The immigration reform bill presented by the “Gang of Eight,” a bipartisan group of senators who crafted the 844-page legislation to remedy the highly politicized issue of approximately 11 million undocumented residents within U.S. borders, passed with overwhelming support by a tally of 82-15 in the Senate chamber.
Upon further review, the 20-page outline of the “Border Security, Economic Opportunity, and Immigration Modernization Act of 2013” reads more like a comprehensive plan to combat border violators than a proposal to allow undocumented immigrants to legally integrate into America’s socioeconomic framework.
With a dominant focus on border security and a dissuasive, bureaucratized system of provisions and fees, the bill faces many challenges in encouraging legal migration to the states.
The policies set forth by the bill grant undocumented immigrants the right to apply for provisional immigrant status contingent on a few grounds. First, the Homeland Security Secretary is tasked with implementing a strategy, 180 days after bill passage, which will combat illegal entry across the U.S.’s four southern border states, particularly in “high risk areas” — areas where more than 30,000 apprehensions occur each year.
Once a strategy is devised, $4.5 billion will be appropriated to ramp up border security, build double- and triple-layered border fences and increase border violation prosecutions three-fold.
Only then can an undocumented immigrant begin a one-year application process, which costs $500 plus taxes, which may grant him or her Registered Provisional Immigrant (RPI) status. Individuals retaining this status are not eligible for any federal benefits, such as Social Security or Medicare, yet they would be eligible to work and travel outside the U.S.
This status must be renewed every six years, with all fees due upon renewal, until a timespan of 10 years has been reached. At that time, the individual may apply for a green card and then to be a legal resident, barring a $1,000 fee and several other requirements, including regular employment and knowledge of civics and English.

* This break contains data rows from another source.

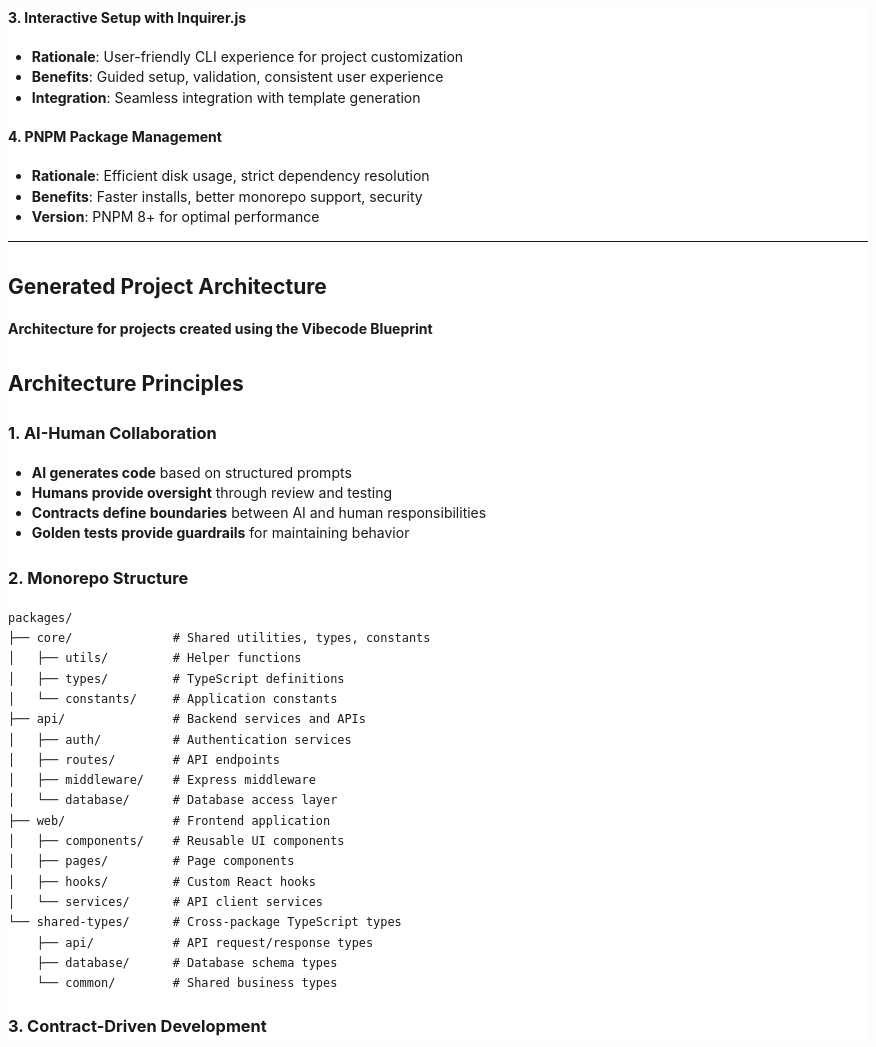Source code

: #### 3. Interactive Setup with Inquirer.js

- **Rationale**: User-friendly CLI experience for project customization
- **Benefits**: Guided setup, validation, consistent user experience
- **Integration**: Seamless integration with template generation

#### 4. PNPM Package Management

- **Rationale**: Efficient disk usage, strict dependency resolution
- **Benefits**: Faster installs, better monorepo support, security
- **Version**: PNPM 8+ for optimal performance

---

## Generated Project Architecture

**Architecture for projects created using the Vibecode Blueprint**

## Architecture Principles

### 1. AI-Human Collaboration

- **AI generates code** based on structured prompts
- **Humans provide oversight** through review and testing  
- **Contracts define boundaries** between AI and human responsibilities
- **Golden tests provide guardrails** for maintaining behavior

### 2. Monorepo Structure

```
packages/
├── core/              # Shared utilities, types, constants
│   ├── utils/         # Helper functions
│   ├── types/         # TypeScript definitions
│   └── constants/     # Application constants
├── api/               # Backend services and APIs
│   ├── auth/          # Authentication services
│   ├── routes/        # API endpoints
│   ├── middleware/    # Express middleware
│   └── database/      # Database access layer
├── web/               # Frontend application
│   ├── components/    # Reusable UI components
│   ├── pages/         # Page components
│   ├── hooks/         # Custom React hooks
│   └── services/      # API client services
└── shared-types/      # Cross-package TypeScript types
    ├── api/           # API request/response types
    ├── database/      # Database schema types
    └── common/        # Shared business types
```

### 3. Contract-Driven Development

Additionally, those who entered the U.S. before 2012 and before turning 16 and who have earned a U.S. high school diploma or GED — known as “DREAM Act-eligible individuals” or “DREAMers” — would have their fees waived and can obtain a green card and become citizens in five years.
The bill tends to favor professional and merit-based non-immigrant visas, depending on the circumstances of the individual.
Visa allotment is determined by quotas, though certain provisions stipulate that professional work visa issuance may be subject to employer fines, as determined by the Department of Labor, if businesses hire more than 30 percent foreign workers.
A new class of visa, the “W Visa,” is introduced to allow foreign low-skilled workers an opportunity to be employed within the states, though much like professional visas, registration fees and quotas would likely dissuade employers from hiring such workers.
The bill’s tone sets the standard for an uninviting immigration and foreign worker policy, littered with contingencies, stipulations and uncertainties, contrasted by a seemingly more aggressive punitive system against undocumented immigrants. Given these choices, it seems unlikely that any of these measures will help solve illegal immigration in the U.S.